◆ **EXERCISE DETAILS**
An exact reproduction of the data below is expected, free of images.

◆ **DATA EXTRACT**
══════
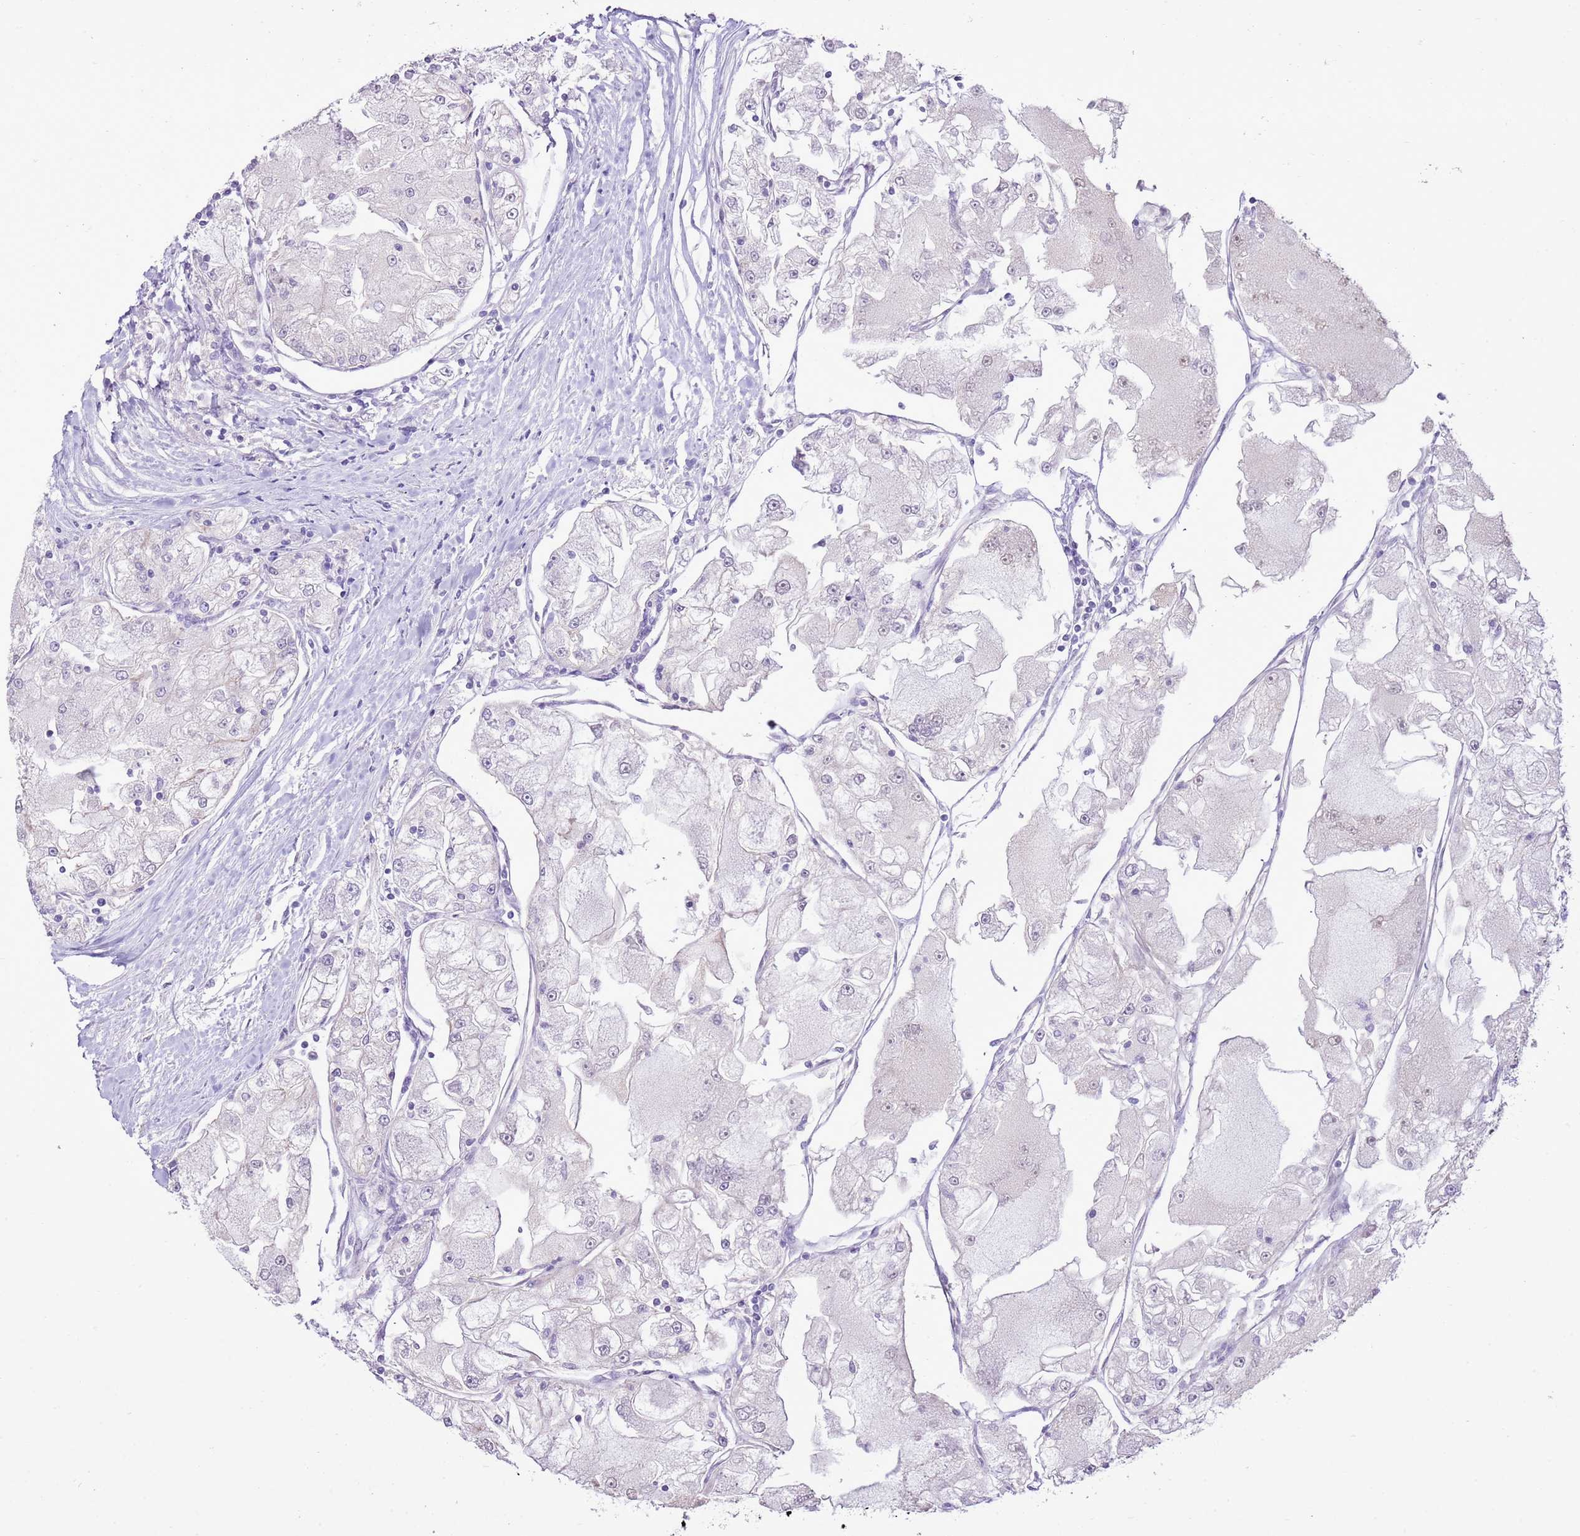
{"staining": {"intensity": "negative", "quantity": "none", "location": "none"}, "tissue": "renal cancer", "cell_type": "Tumor cells", "image_type": "cancer", "snomed": [{"axis": "morphology", "description": "Adenocarcinoma, NOS"}, {"axis": "topography", "description": "Kidney"}], "caption": "Immunohistochemical staining of adenocarcinoma (renal) shows no significant staining in tumor cells.", "gene": "NACC2", "patient": {"sex": "female", "age": 72}}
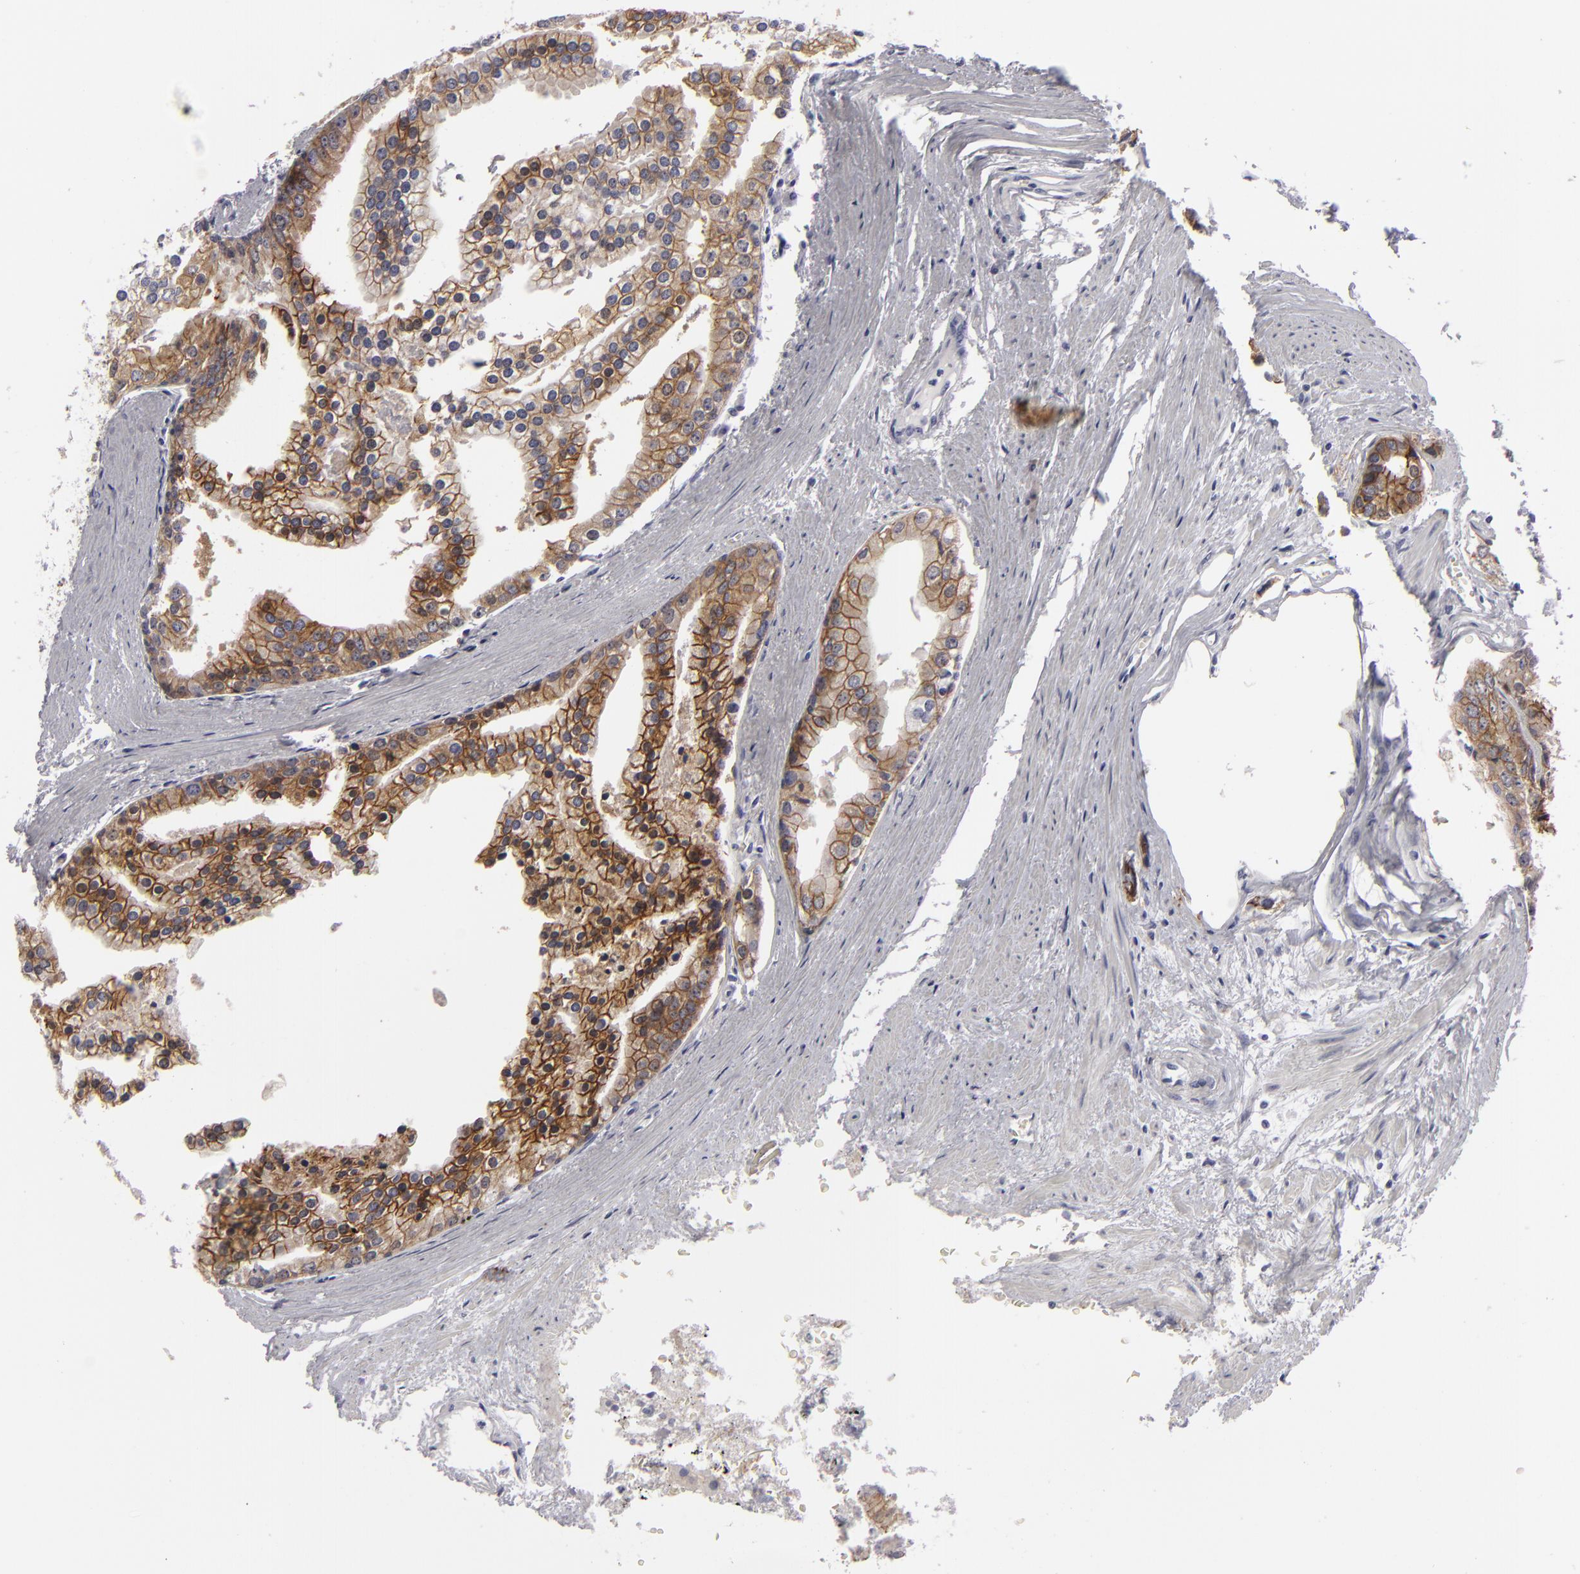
{"staining": {"intensity": "moderate", "quantity": ">75%", "location": "cytoplasmic/membranous"}, "tissue": "prostate cancer", "cell_type": "Tumor cells", "image_type": "cancer", "snomed": [{"axis": "morphology", "description": "Adenocarcinoma, High grade"}, {"axis": "topography", "description": "Prostate"}], "caption": "Tumor cells exhibit medium levels of moderate cytoplasmic/membranous staining in approximately >75% of cells in prostate cancer.", "gene": "JUP", "patient": {"sex": "male", "age": 56}}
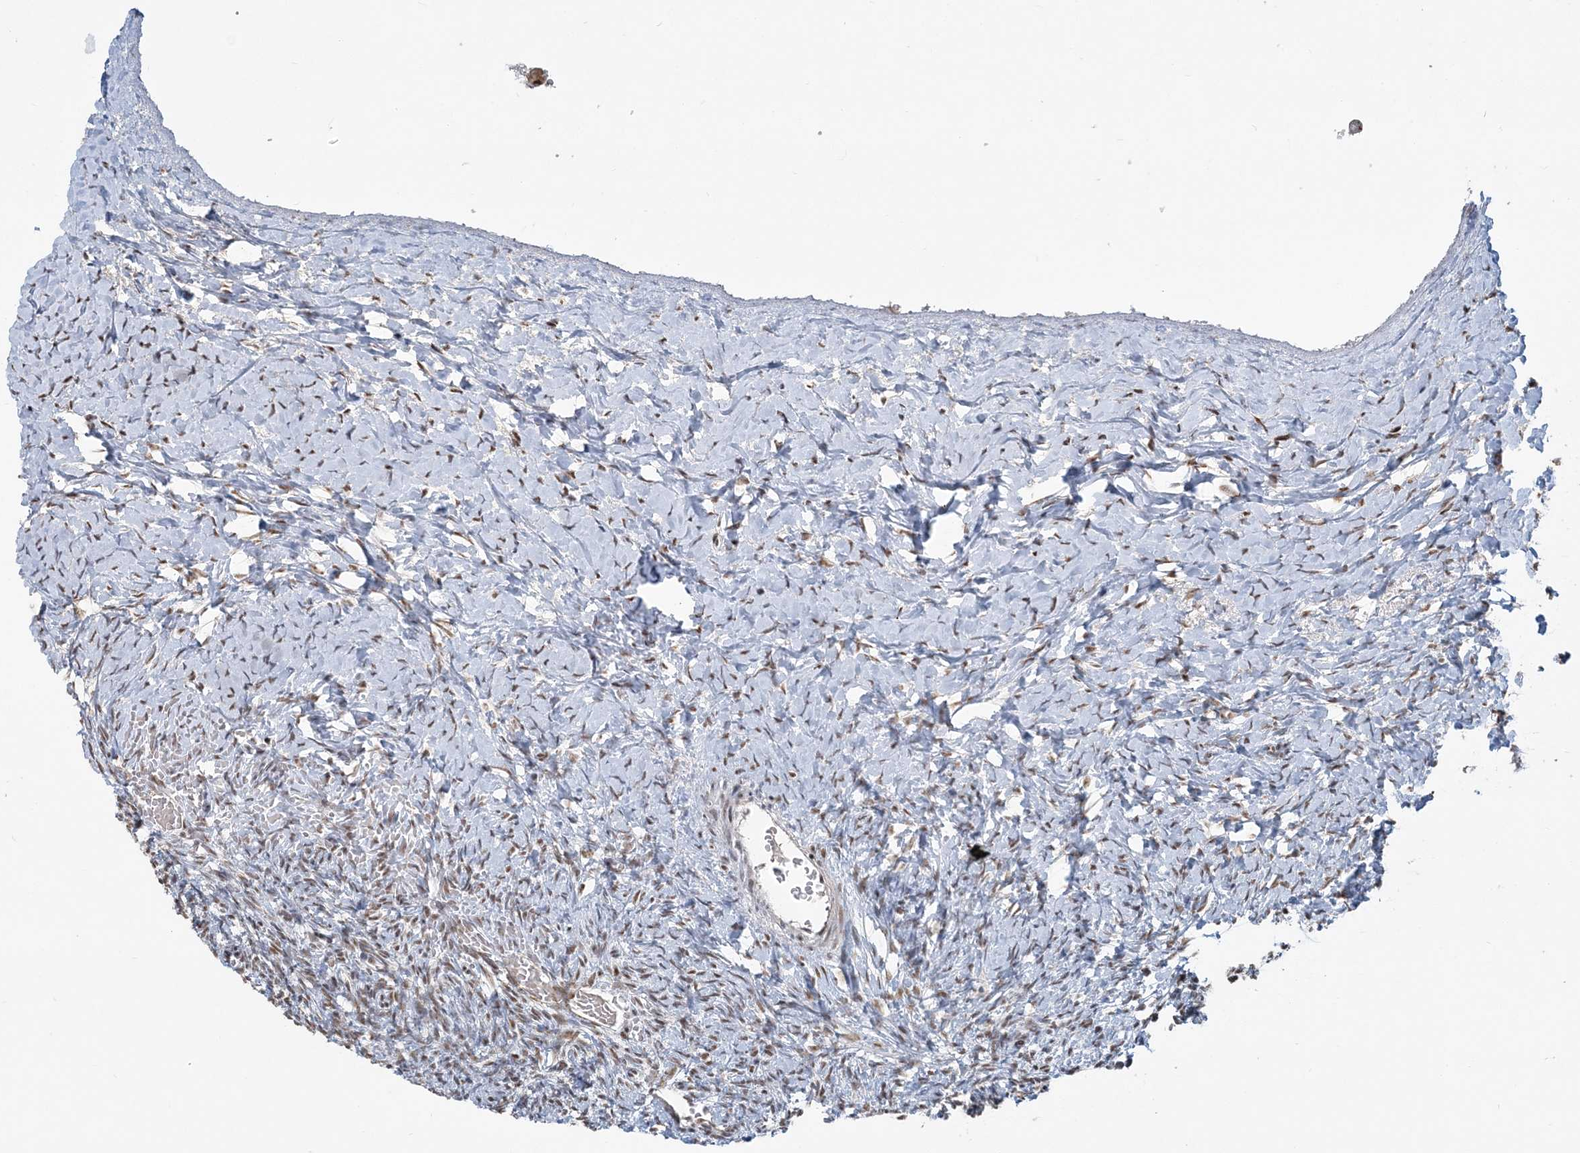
{"staining": {"intensity": "moderate", "quantity": ">75%", "location": "nuclear"}, "tissue": "ovary", "cell_type": "Ovarian stroma cells", "image_type": "normal", "snomed": [{"axis": "morphology", "description": "Normal tissue, NOS"}, {"axis": "morphology", "description": "Developmental malformation"}, {"axis": "topography", "description": "Ovary"}], "caption": "Immunohistochemistry image of normal ovary stained for a protein (brown), which shows medium levels of moderate nuclear expression in about >75% of ovarian stroma cells.", "gene": "PLRG1", "patient": {"sex": "female", "age": 39}}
══════
◆ **RESPONSE**
{"staining": {"intensity": "negative", "quantity": "none", "location": "none"}, "tissue": "renal cancer", "cell_type": "Tumor cells", "image_type": "cancer", "snomed": [{"axis": "morphology", "description": "Adenocarcinoma, NOS"}, {"axis": "topography", "description": "Kidney"}], "caption": "Immunohistochemical staining of adenocarcinoma (renal) shows no significant staining in tumor cells.", "gene": "NACC2", "patient": {"sex": "female", "age": 72}}
{"staining": {"intensity": "moderate", "quantity": ">75%", "location": "cytoplasmic/membranous"}, "tissue": "prostate cancer", "cell_type": "Tumor cells", "image_type": "cancer", "snomed": [{"axis": "morphology", "description": "Adenocarcinoma, High grade"}, {"axis": "topography", "description": "Prostate"}], "caption": "Tumor cells exhibit medium levels of moderate cytoplasmic/membranous staining in approximately >75% of cells in prostate cancer.", "gene": "JUP", "patient": {"sex": "male", "age": 56}}
{"staining": {"intensity": "moderate", "quantity": ">75%", "location": "nuclear"}, "tissue": "ovary", "cell_type": "Ovarian stroma cells", "image_type": "normal", "snomed": [{"axis": "morphology", "description": "Normal tissue, NOS"}, {"axis": "morphology", "description": "Developmental malformation"}, {"axis": "topography", "description": "Ovary"}], "caption": "Immunohistochemistry image of normal ovary stained for a protein (brown), which shows medium levels of moderate nuclear expression in about >75% of ovarian stroma cells.", "gene": "PLRG1", "patient": {"sex": "female", "age": 39}}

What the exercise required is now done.